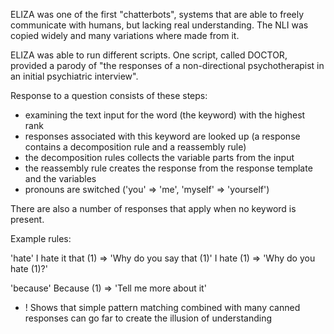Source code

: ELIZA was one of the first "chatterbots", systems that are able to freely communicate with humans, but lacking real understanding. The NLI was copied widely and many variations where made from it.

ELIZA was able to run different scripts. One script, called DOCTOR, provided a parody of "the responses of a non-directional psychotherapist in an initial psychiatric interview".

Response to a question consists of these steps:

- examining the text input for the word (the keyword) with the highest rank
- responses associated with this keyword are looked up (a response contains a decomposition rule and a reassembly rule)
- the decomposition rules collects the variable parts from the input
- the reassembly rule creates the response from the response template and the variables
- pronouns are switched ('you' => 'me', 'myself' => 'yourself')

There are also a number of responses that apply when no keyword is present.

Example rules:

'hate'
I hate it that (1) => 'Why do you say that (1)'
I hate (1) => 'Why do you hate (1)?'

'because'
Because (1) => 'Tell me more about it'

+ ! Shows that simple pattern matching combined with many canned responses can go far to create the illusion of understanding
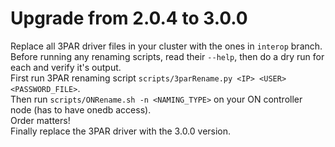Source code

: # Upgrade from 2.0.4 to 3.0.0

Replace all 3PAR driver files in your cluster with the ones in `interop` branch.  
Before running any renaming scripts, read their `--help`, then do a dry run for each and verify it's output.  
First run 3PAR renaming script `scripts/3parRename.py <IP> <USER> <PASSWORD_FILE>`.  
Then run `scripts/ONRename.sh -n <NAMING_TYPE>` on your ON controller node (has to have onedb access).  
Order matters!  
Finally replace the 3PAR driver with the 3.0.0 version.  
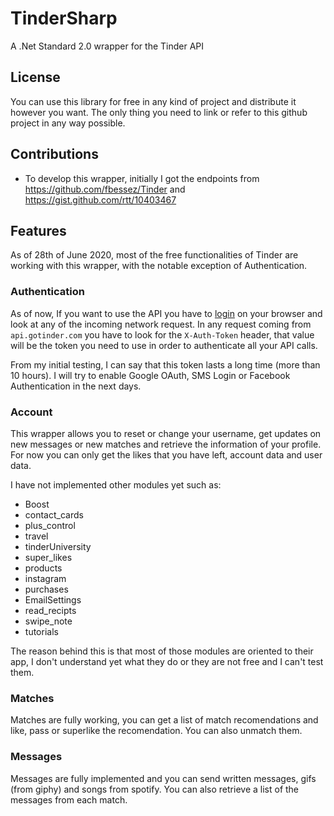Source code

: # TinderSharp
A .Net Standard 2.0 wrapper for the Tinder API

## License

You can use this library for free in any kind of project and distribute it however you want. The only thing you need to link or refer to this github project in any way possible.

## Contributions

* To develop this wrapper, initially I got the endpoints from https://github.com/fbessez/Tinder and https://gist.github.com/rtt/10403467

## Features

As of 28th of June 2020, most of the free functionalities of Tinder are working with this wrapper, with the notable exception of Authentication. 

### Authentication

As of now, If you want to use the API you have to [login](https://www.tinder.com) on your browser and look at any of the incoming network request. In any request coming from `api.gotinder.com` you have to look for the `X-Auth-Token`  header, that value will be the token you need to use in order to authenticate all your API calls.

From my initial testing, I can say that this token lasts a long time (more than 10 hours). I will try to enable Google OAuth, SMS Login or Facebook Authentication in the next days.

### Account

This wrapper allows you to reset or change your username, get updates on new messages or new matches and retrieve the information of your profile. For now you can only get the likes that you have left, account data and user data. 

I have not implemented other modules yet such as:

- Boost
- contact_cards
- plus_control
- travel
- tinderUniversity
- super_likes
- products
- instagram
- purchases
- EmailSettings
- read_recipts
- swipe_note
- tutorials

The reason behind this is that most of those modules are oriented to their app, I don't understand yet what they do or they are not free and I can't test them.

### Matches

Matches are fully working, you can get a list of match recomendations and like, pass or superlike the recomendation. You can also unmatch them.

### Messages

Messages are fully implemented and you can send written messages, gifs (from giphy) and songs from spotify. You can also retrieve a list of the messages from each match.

### [Work item]
Exact retyping is required: the line with "From my initial" through the end of the data, both ends included, and no other line.

### [Answer for this exercise]
From my initial testing, I can say that this token lasts a long time (more than 10 hours). I will try to enable Google OAuth, SMS Login or Facebook Authentication in the next days.

### Account

This wrapper allows you to reset or change your username, get updates on new messages or new matches and retrieve the information of your profile. For now you can only get the likes that you have left, account data and user data. 

I have not implemented other modules yet such as:

- Boost
- contact_cards
- plus_control
- travel
- tinderUniversity
- super_likes
- products
- instagram
- purchases
- EmailSettings
- read_recipts
- swipe_note
- tutorials

The reason behind this is that most of those modules are oriented to their app, I don't understand yet what they do or they are not free and I can't test them.

### Matches

Matches are fully working, you can get a list of match recomendations and like, pass or superlike the recomendation. You can also unmatch them.

### Messages

Messages are fully implemented and you can send written messages, gifs (from giphy) and songs from spotify. You can also retrieve a list of the messages from each match.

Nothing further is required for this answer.